START Exercise text

Naturally, there is a ton of things that are directly related to your theme that you need to test out as well. Things like working menu links and readability will have to be put to the test too. The previous checklists are to help you avoid common WordPress-related mistakes with your theme. Add to the checklists anything that is related to your design and code, and you’ll find they’ll grow even more.
Commercial GPL themes, or premium themes as they are also called, cannot be submitted to wordpress.org at this time. However, if you’re a theme reseller you can get featured on the commercial themes page, which currently is just a links page containing screenshots of some popular themes, but no hosting. In other words, that means that the commercial GPL’d theme you’re selling won’t work with automatic updates from within the WordPress admin interface, since wordpress.org won’t let you host it there unless you let it be free for all to download.

END Exercise text

Tasks to perform »
A – Quote from the passage on WordPress themes the part that opens with the words containing "Naturally, there is" and closes with "grow even more.".
B – Answer these questions using the passage on WordPress themes:
(i) Which two things related to a theme does the passage name as needing to be tested?
(ii) What does the commercial themes page currently consist of?
(iii) Why will a commercial GPL theme that is being sold not work with automatic updates from within the WordPress admin interface?

START Supplied records

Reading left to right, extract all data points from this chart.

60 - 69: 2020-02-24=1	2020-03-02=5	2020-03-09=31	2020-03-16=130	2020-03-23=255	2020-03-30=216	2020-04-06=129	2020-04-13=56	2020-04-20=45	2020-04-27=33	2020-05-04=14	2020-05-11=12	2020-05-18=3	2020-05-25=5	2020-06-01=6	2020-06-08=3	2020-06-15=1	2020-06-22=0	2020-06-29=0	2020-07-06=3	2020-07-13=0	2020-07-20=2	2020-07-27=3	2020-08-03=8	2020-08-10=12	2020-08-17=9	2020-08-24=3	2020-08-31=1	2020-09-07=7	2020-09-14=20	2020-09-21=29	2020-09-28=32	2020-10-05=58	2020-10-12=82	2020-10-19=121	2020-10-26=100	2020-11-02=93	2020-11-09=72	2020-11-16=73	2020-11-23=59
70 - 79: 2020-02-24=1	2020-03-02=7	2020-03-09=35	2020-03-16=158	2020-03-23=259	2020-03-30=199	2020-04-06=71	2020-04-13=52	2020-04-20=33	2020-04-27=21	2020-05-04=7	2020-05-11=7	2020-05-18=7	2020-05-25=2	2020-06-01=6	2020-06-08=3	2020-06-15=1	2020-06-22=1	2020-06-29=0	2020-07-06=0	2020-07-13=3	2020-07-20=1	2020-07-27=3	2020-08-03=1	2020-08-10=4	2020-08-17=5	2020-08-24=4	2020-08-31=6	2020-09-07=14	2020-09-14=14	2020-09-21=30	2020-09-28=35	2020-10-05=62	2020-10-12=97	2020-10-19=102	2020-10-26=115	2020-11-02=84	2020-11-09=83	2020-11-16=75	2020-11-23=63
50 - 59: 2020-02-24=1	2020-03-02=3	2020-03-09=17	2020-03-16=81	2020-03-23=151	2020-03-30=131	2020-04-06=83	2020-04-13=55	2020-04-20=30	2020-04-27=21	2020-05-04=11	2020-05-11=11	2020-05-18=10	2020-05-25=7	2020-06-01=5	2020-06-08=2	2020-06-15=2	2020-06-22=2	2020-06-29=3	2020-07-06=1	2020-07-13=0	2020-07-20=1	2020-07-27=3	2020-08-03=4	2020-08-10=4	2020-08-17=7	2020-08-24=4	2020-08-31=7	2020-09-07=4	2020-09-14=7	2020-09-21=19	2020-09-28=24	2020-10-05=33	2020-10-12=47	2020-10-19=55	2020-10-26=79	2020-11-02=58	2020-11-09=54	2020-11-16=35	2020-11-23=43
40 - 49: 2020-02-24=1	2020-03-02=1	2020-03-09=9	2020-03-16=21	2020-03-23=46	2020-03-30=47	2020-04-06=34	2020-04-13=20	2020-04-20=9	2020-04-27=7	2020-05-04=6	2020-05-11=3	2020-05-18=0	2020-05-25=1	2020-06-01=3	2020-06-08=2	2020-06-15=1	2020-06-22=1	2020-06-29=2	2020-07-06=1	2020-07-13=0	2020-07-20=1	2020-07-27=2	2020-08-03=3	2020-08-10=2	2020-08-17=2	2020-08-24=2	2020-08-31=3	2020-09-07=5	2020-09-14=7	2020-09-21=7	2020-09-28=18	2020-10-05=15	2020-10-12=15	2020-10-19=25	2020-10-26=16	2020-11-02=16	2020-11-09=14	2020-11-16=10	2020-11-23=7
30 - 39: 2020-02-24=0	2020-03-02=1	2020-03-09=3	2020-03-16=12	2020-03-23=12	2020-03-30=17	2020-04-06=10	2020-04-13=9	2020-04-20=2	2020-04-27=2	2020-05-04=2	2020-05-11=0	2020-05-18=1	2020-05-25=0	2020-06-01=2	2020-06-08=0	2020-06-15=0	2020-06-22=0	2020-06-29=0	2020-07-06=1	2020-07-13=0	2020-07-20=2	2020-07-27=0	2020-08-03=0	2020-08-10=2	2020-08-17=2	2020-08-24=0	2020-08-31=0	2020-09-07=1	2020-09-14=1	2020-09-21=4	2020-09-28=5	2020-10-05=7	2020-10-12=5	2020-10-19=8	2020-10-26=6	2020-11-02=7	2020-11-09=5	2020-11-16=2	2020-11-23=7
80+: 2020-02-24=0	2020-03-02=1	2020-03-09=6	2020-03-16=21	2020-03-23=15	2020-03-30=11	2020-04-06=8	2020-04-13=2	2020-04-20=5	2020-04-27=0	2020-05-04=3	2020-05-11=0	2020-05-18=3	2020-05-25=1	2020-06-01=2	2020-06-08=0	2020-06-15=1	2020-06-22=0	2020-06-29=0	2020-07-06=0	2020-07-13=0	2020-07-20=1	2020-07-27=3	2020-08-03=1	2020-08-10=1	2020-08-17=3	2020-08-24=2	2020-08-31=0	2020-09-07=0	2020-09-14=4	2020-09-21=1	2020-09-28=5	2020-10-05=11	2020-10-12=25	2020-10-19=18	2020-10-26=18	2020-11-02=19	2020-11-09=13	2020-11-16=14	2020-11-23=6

END Supplied records

Answers provided »
A –
Naturally, there is a ton of things that are directly related to your theme that you need to test out as well. Things like working menu links and readability will have to be put to the test too. The previous checklists are to help you avoid common WordPress-related mistakes with your theme. Add to the checklists anything that is related to your design and code, and you’ll find they’ll grow even more.

B –
(i) Working menu links and readability.
(ii) A links page containing screenshots of some popular themes, with no hosting.
(iii) Because wordpress.org will not host it unless it is free for all to download.